Ms. KAPTUR. Mr. Speaker, the proposed Bush NAFTA expansion to Peru provides no path to job growth in the United States or to correcting the growing U.S. trade deficit with Peru. The Bush proposal will yield the same result: more outsourced U.S. jobs, growing trade deficits, more landless Peruvian farmers, rising coca production, more illegal immigration, continued decline in the quality of life on both continents, and enrichment for a narrow band of political and multinational elites.

The proposed Peru agreement keeps intact some of the most offensive NAFTA-CAFTA provisions, such as prohibiting Congress from passing legislation to promote ``buy American'' or to prevent the offshoring of more of our jobs. We keep asking ourselves: If you keep getting the same bad result, why keep enacting more of the same kinds of laws?

The agreement even amplifies the CAFTA provisions regarding foreign investors being able to procure government contracts and settle disputes outside of U.S. courts. I find it unacceptable that the agreement handcuffs this Congress as it attempts to protect the interests of the people who send us to represent them. That's supposed to be our job.

On a number of fronts, the Peru Free Trade Agreement stands to cause more harm than good. Take worker rights. The agreement merely commits Peru to hortatory, nonbinding language in the preamble to the ILO convention, and it does nothing to assure enforcement through the actual body of the conventions that provide the real protection for workers. There are no worker protections in this draft.

In addition, the environmental provisions are equally inferior. All of the major environmental groups oppose the agreement, but for a couple who receive heavy corporate contributions. Would this have anything to do with the fact that the Andalusian pipeline that will bring more oil and gas out of Latin America might have something to do with this agreement?

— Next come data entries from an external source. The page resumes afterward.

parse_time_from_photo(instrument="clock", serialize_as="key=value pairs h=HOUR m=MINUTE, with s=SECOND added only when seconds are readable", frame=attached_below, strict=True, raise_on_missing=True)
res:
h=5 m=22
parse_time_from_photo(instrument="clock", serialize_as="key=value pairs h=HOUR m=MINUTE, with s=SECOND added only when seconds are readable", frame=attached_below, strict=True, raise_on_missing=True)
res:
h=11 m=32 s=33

Importantly, in agriculture, as Oxfam points out, ``the agreement will harm many thousands of Peru's farmers,'' just as in Mexico millions of farmers have been harmed who then flock to the United States to find any kind of sustenance. Though some American farmers think they will stand to benefit from the zeroed-out tariffs, many don't understand that the MERCOSUR customs agreement between Peru and its neighbors will allow pork to flow in there from Argentinean and Brazilian imports. So I would think that our pork producers should be very skeptical that they're going to claim the largest share of that market.

Now, where are these displaced Peruvian farmers supposed to turn? Perhaps, in their desperation for a profitable crop, they will help Peru reclaim its title as the world's number one coca producer. Or perhaps they will follow the same path as Mexico's abandoned corn and bean farmers and migrate to the overcrowded cities of the United States, legally or not.

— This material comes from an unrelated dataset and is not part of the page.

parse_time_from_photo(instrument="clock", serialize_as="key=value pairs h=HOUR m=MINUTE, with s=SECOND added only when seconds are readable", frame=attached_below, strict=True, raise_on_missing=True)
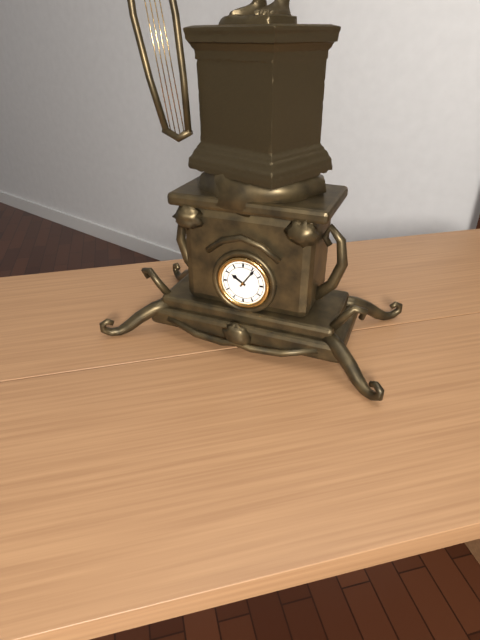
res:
h=10 m=6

President Bush's Peru deal continues the bad trade policies that leave our consumers vulnerable to food safety catastrophes. Peru places second to China in its fisheries, and plenty of Peruvian seafood imports to our country are rejected due to filth, salmonella and equally disturbing criteria. Indeed, 27 percent, a third of all Peruvian antibiotic lines imported to this country already are found to be tainted and rejected. Why would we want more?

Until now, Democrats have stood united against President Bush's plan to privatize Social Security in the United States; yet the proposed Peruvian agreement effectively endorses and solidifies Peru's privileged and privatized and severely flawed system. Giant multinational banks such as Citibank that invest in these private investor accounts would, under the Peru agreement, be entitled to compensation if privatization were reversed.

Despite all of these concerns, instead of holding a formal hearing on such far-reaching legislation for a country of 28.7 million people, half of whom live below the severe poverty line, the Ways and Means Committee instead held what's called a mock markup session last week. There were no recorded votes. It was a mock session. No recorded votes. No Member outside of the committee was invited to testify or comment, and they kept the old fast track procedure where they're going to bring it up here and not allow any amendments. It's another inside deal, because if you really had a full deal, a square deal, a fair deal, the majority of Members of this Congress would not vote for it, so they have to put handcuffs on everybody in order to try to maneuver it through here.

Had I been allowed to submit testimony on the record at the hearing, I would have voiced my strong opposition to this NAFTA-style agreement that is destined to further exploit the struggling working classes in Peru and the United States. Unless it results in new jobs for our country and growing trade balances, rather than more deficits, no Member should support it. Any trade agreement that passes here should have mutually beneficial approaches which yield trade balances and jobs in our country.

I'd ask my colleagues to defeat this exploitative NAFTA expansion model for Peru.